Turkey-Syria earthquake: first aid convoy reaches Syria as combined death toll passes 17,000

The death toll in Turkey from Monday’s earthquakes has risen to 14,014, the Turkish president, Recep Tayyip Erdoğan, has said, with more than 63,000 people injured.

Visiting the quake-hit province of Gaziantep, Erdoğan said more than 6,400 buildings had been destroyed and that Turkey aimed to build new three and four-storey buildings in the region within one year, Reuters reports.

A total of at least 3,162 are confirmed dead in Syria, with government-held areas reporting 1,262 people dead and 1,900 killed in the rebel-controlled northwest, meaning the combined tally in both countries now stands at 17, 176.

Experts have said that it is likely to continue to rise.

At least 28,044 people have been evacuated from Kahramanmaras, one of the southern Turkish provinces hardest hit by Monday’s earthquake, including 23,437 by air and 4,607 by road and rail, Turkey’s disaster management agency has said.

It added that accomodation was being arranged for those affected in cooperation with the relevant provincial authorities.

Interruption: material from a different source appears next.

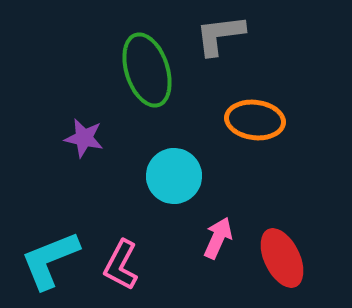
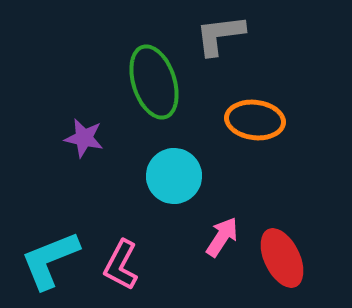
green ellipse: moved 7 px right, 12 px down
pink arrow: moved 4 px right, 1 px up; rotated 9 degrees clockwise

News that the first UN aid convoy has crossed the border from Turkey into north-west Syria is promising, but far more will be needed in a region that was in dire humanitarian need before Monday’s earthquake struck.

While up to two more crossings may open if security stays good, the UN has described the Bab al-Hawa border crossing as a lifeline for accessing the rebel-held area of Syria, where an estimated 4 million people, many fleeing the country’s 11-year civil war, were already relying on aid to survive.

“We need lifesaving aid,” the UN’s special envoy to Syria, Geir Pedersen, said. “It’s desperately needed by civilians wherever they are, irrespective of borders and boundaries. We need it urgently through the fastest, most direct and most effective routes. They need more of absolutely everything.”

Rescue workers have said the UN’s efforts are insufficient and what was most in need was heavy equipment for search-and-rescue operations where many people are believed to be still buried under debris.

“The UN are not delivering the aid that we are in most need of to help us save lives, with time running out,” Raed al Saleh, who leads the main volunteer rescue group known as the White Helmets, told Reuters.

NGOs and rescue workers have said the rescue operation is relying on simple tools like pickaxes and shovels and old cranes in urban areas where whole neighbourhoods have been reduced to rubble.